Note 92: [(retour) ]
C'étaient les cinq cents hommes que leur avaient offerts les Carantouanais ou Andastes; ils arrivèrent deux jours trop tard. (Voir à la fin de cette relation, p. 135.)
Mais nous nous retirasmes en nostre fort, moy estant blessé de deux coups de flesches, l'un dans la jambe, & l'autre au genouil, qui m'apporta grande incommodité, outre les grandes & extresmes douleurs. Et estans tous assemblez, je leur fis plusieurs remonstrances sur le désordre qui s'estoit passé, mais tous mes discours servoient aussi peu que le taire, & ne les émeut aucunement, disans que beaucoup de leurs gens avoient esté blessez, & moy-mesme, & que cela donneroit beaucoup de fatigue, & d'incommodité, aux autres, faisant la retraite pour les porter, & que de retourner plus contre leurs ennemis, comme 46/534je leur proposois le debvoir faire, il n'y avoit aucun moyen, mais bien qu'ils attendroient encores quatre jours les cinq cents hommes qui debvoient venir, & estans venus ils feroient un second effort contre leurs ennemis, & executeroient mieux ce que je leur dirois, qu'ils n'avoient fait par le passé. Il en fallut demeurer là, à mon grand regret. Cy-devant est representé comme ils fortifient leurs villes, & par ceste figure l'on peut entendre, & voir, que celles des amis, & ennemis, sont semblablement fortifiez.
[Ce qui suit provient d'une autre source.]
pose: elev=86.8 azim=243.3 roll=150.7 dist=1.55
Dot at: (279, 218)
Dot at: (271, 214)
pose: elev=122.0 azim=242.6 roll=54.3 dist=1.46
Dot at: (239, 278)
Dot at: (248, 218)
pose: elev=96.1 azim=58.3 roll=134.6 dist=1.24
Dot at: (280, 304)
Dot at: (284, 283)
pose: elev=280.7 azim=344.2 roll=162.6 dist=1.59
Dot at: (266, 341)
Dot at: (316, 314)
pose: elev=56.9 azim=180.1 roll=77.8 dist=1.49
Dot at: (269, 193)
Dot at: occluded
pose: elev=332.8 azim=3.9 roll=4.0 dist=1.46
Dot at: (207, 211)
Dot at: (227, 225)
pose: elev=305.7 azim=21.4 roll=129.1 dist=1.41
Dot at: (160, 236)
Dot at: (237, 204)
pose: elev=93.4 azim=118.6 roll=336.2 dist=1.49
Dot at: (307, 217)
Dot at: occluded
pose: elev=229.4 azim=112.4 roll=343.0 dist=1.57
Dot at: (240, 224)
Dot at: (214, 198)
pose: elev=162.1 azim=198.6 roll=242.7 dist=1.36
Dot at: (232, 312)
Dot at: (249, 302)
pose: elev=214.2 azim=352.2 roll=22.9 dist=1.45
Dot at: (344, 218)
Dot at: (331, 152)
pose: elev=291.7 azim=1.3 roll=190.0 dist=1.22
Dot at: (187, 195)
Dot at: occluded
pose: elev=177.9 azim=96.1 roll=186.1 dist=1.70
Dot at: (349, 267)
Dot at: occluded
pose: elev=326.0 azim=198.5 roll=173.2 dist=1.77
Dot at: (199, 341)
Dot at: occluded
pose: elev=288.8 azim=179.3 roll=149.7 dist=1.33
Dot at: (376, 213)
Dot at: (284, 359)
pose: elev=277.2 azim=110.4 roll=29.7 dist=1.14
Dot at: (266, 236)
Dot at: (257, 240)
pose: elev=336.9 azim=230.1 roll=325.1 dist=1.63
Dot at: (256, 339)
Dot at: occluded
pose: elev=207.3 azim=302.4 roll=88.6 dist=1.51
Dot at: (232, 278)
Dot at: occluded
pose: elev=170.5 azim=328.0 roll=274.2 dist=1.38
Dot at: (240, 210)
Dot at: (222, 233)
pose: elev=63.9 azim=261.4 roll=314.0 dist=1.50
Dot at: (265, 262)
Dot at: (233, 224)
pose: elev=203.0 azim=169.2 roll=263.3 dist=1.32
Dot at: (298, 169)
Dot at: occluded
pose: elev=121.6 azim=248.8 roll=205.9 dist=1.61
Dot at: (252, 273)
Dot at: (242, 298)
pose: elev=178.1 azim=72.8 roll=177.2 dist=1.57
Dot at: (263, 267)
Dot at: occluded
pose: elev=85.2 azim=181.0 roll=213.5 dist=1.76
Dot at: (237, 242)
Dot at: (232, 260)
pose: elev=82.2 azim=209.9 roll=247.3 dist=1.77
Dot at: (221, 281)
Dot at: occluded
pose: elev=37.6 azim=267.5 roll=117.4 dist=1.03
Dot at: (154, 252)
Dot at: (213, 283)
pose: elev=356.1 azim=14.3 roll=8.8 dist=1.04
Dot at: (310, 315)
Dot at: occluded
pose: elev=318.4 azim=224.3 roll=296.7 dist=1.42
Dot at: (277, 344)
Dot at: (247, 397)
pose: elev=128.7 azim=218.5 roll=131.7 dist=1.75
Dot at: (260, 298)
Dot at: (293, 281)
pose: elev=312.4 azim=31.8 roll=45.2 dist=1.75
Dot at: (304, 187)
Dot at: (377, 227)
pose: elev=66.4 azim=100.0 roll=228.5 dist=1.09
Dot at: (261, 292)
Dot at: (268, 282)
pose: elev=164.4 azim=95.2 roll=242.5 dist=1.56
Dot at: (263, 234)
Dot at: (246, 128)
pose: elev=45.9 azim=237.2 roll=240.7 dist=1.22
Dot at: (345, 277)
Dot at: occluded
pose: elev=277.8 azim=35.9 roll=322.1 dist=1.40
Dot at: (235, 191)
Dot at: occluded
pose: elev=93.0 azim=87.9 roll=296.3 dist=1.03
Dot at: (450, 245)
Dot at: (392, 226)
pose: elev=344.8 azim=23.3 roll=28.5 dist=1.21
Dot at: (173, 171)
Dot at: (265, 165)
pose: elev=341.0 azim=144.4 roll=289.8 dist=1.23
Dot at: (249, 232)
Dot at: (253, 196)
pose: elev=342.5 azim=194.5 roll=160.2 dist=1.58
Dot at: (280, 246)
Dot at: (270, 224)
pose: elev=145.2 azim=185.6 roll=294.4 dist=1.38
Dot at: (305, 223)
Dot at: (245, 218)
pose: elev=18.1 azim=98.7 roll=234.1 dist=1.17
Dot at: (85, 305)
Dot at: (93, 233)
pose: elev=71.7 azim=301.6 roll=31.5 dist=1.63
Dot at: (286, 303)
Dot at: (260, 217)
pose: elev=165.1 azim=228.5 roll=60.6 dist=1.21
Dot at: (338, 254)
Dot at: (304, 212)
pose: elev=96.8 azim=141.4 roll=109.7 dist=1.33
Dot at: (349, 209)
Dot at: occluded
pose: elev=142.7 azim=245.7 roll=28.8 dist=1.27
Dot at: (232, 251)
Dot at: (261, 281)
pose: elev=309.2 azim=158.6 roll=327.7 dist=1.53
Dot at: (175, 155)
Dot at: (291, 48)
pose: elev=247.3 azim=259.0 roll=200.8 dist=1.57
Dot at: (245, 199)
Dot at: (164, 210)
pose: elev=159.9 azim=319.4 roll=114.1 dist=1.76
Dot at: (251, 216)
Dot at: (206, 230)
Le lendemain[93] il fit un vent impétueux qui dura deux jours, fort favorable à mettre le feu de rechef au fort des ennemis: sur quoy je les pressay fort, mais ils n'en voulurent rien faire, comme doutant d'avoir pis, & d'ailleurs se representans leurs blessez.
Note 93: [(retour) ]
Le 12 octobre.
Nous fusmes campez jusques au 16 dudit mois, où durant ce temps il se fist quelques escarmouches entre les ennemis, & les nostres, qui demeurèrent le plus souvent engagez parmy les ennemis, plustost par leur imprudence, que faute de courage, vous asseurant qu'il nous falloit, à toutes les fois qu'ils alloient à la charge, les aller requérir, & les desengager de la prise, ne se pouvant retirer qu'en la faveur de nos harquebusiers, ce que les ennemis redoubtent & appréhendent fort. Car si tost qu'ils apperçoivoient quelqu'un de nos harquebusiers, ils se retiroient promptement, nous disans par forme de persuasion que nous ne nous meslassions pas en leurs combats, & que leurs ennemis avoient bien peu de courage de nous requérir de les assister avec tout plain d'autres discours sur ce subject pour nous en émouvoir.
J'ay representé de la façon qu'ils s'arment allant à la guerre, figure E[94].
Note 94: [(retour) ]
L'édition originale de 1619, et la seconde édition de 1627, renvoient ici, par inadvertance, à la page 23; dans ces deux éditions, la figure E se trouve au verso de la page 87.
Et quelques jours passez voyans que les cinq cens hommes ne venoient point, ils délibérèrent de partir, & faire retraite au plustost, & commencèrent à faire certains paniers pour porter les blessez, qui sont mis là dedans, entassez en un monceau pliez & garrottez de telle façon, qu'il est impossible de se mouvoir, moins qu'un petit enfant en son maillot, & n'est pas sans faire recevoir aux blessez de grandes & extresmes douleurs. Je le puis bien dire avec vérité, quand à moy, ayant esté porté quelques jours, d'autant que je ne pouvois me soustenir, principallement à cause du coup de flesche que j'avois reçeu au genouil, car jamais je ne m'estois veu en une telle gehenne, durant ce temps, car la douleur que j'endurois à cause de la blesseure de mon genouil, n'estoit rien au pris de celle que je supportois lié & garrotté sur le dos de l'un de nos Sauvages: ce qui me faisoit perdre patience, & qui fist qu'aussitost que je peu avoir la force de me soustenir, je sortis de céte prison, ou à mieux dire de la gehenne.
Les ennemis nous poursuivirent environ demie lieue, mais c'estoit de loing, pour essayer d'attrapper quelques-uns de ceux qui faisoient l'arriere-garde, mais leurs peines leur demeura vaines, & se retirèrent.